Another focus is on the evaluation of batteries for secondary use: After use in electric vehicles, batteries can be reused in stationary energy storage systems – provided that their condition can be reliably and efficiently assessed. The development of appropriate methods can make an important contribution to the circular economy and to reducing the carbon footprint of energy storage systems. “The project ideally combines basic research and concrete applications for industry,” explains Prof. Andreas Bett, Director of Fraunhofer ISE.

The independent five-member junior research group will be based at the Fraunhofer ISE's Center for Electrical Energy Storage in Freiburg and will be merged with the existing group.
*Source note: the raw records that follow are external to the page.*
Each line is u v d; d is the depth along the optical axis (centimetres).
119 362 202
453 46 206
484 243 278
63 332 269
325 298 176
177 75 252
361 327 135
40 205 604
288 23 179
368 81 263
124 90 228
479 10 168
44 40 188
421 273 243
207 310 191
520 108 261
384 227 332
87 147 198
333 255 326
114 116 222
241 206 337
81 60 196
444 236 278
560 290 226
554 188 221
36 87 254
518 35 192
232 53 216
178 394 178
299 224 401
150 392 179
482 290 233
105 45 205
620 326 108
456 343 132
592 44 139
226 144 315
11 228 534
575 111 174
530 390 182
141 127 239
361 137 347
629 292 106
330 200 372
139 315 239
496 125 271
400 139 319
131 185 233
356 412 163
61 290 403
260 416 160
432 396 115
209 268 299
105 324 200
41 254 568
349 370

The ISE will grant access to its research infrastructure, and the group will benefit from the opportunities for cell production and characterization in a safe test environment. An industrial advisory board will accompany the project and ensure continuous application relevance and timely exploitation of the results in German industry.

“We are delighted to further strengthen the successful cooperation between the University of Freiburg and Fraunhofer ISE with the NADINE junior research group,” says Prof. Dr.-Ing. Frank Balle, Dean of the Faculty of Engineering. “The combination of battery research and data science at INATECH is an important building block for research into sustainable energy storage systems. Dr. Kroll brings outstanding experience to the table for developing application-oriented solutions at this interface between basic research and industrial application.”

About the “BattFutur – Junior Research Groups in Battery Research” funding program

Funding is provided as part of “BattFutur – Junior Research Groups in Battery Research,” which is part of the BMFTR's “Battery Research” umbrella concept. With this program, the ministry supports young scientists in establishing independent research groups that work at the interface between academic basic research and application-oriented research. The aim is to strengthen innovation in the field of battery research and contribute to the establishment of a sustainable and competitive battery value chain in Germany.